> _Consignes_:
• 1. Répondez à ces questions sur l'article consacré au lancement de Modern Warfare II :
(a) À quelle date le jeu est-il sorti ?
(b) Pour quel montant Microsoft a-t-il racheté Activision-Blizzard ?
(c) Quelle version de Diablo est sortie sur mobile en juin 2022 ?
• 2. Donnez la suite de l'article consacré au lancement de Modern Warfare II, à partir de son dernier intertitre.

> _Texte_:
Jeux vidéo : comment Activision s'est relancé avec le lancement record de "Call of Duty : Modern Warfare II"
Le jeu vidéo "Call of Duty : Modern Warfare II" sorti le 28 octobre a engrangé un milliard de dollars de recettes en seulement 10 jours. Un record pour un opus de cette franchise. Un succès pour l'éditeur Activision-Blizzard qui s'est inspiré du célèbre jeu "Fortnite" pour se relancer.
C'est une éclaircie dans le ciel orageux qui grondait depuis quelques mois au-dessus des studios du géant des jeux vidéo Activision-Blizzard, racheté par Microsoft pour 69 milliards d'euros en janvier 2022.
Le jeu de tir à la première personne Modern Warfare II, dernier opus de la suite à succès Call of Duty bat des records depuis son lancement le 28 octobre. Selon un communiqué du groupe Activision-Blizzard, le jeu, qui campe un conflit entre le groupe terroriste fictif Al-Qatala et les Etats-Unis, a engrangé un milliard de recettes en 10 jours. Du jamais-vu pour la franchise. Après le semi-échec de Call of Duty : Vanguard en 2021, la réussite de ce lancement soulage l'éditeur Activision-Blizzard qui a navigué dans des eaux troubles ces derniers mois.
Avant son rachat par Microsoft, le groupe Activision-Blizzard était en proie à une profonde crise interne. La direction est accusée d'avoir laissé perdurer des discriminations et d'avoir favorisé une culture du harcèlement sexuel dans ce groupe de près de 10 000 employés. En externe, l'éditeur s'était aussi mis à dos une large frange des fans de l'iconique jeu Diablo, avec en juin 2022 la sortie sur mobile de la version Diablo Immortal, qui n'a pas du tout plus à la communauté.
"Call of Duty" s'inspire désormais de "Fortnite"

> _Données extraites_:
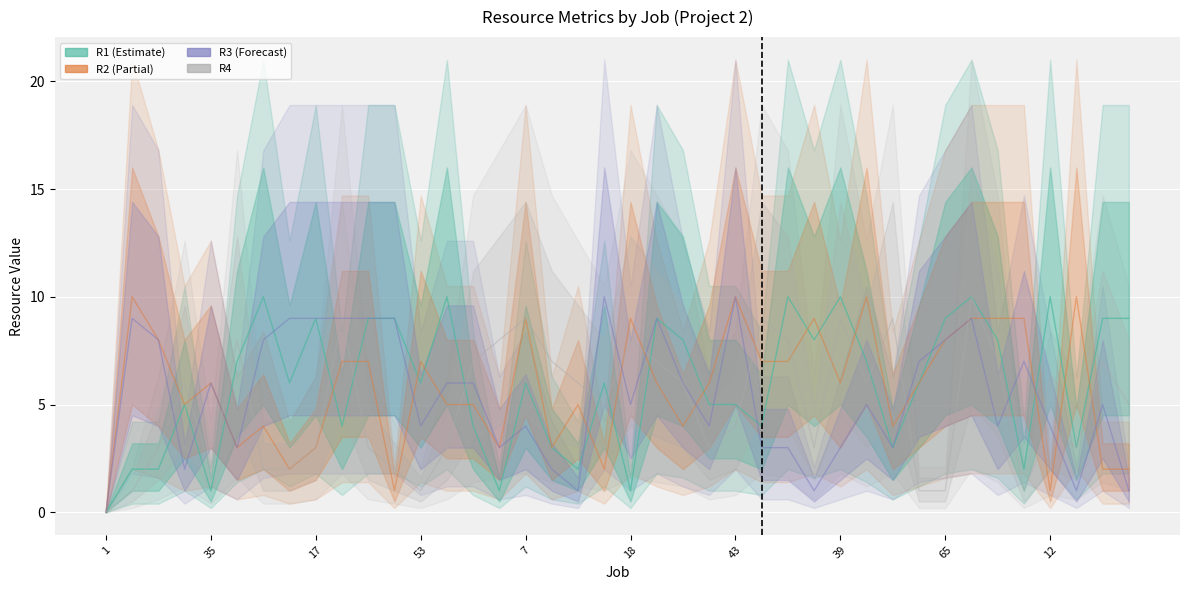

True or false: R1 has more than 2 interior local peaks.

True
---
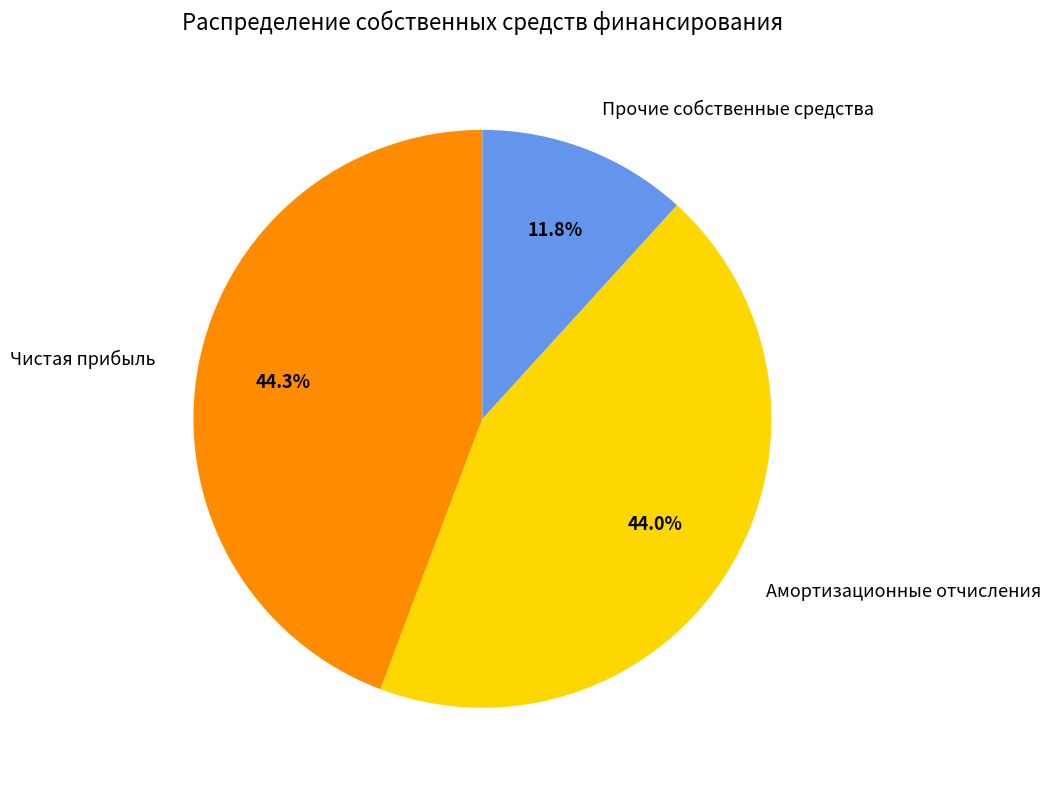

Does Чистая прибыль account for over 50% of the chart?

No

> _Réponses_:
• 1.
(a) Le 28 octobre.
(b) 69 milliards d'euros.
(c) Diablo Immortal.

• 2.
Pour reconquérir un large public avec Call of Duty : Modern Warfare II, Activision-Blizzard a donc mis les bouchées doubles. D'abord en ciblant bien son investissement : le jeu originel Modern Warfare a été très apprécié des gamers. Puis en élargissant sa suite à un public plus large que les habituels fans de Call of Duty.
"La clé du succès de Modern Warfare II, c'est sa "fortinisation" (terme tiré du jeu Fortnite, NDLR). Cette série qui allait chercher le public grâce à son réalisme a soudainement noué des partenariats avec d'autres univers ou des marques. On peut jouer dans le décor du film Godzilla, on peut aussi y incarner des joueurs de foot, comme Lionel Messi. On casse la véracité de l'univers pour aller vers quelque chose de plus festif. Cela créé une connexion avec le public du jeu Fortnite", analyse David Javet, chercheur spécialiste des jeux vidéo à l'université de Lausanne.
"Il n'y a jamais eu une période de l'histoire où tant de monde a possédé une console"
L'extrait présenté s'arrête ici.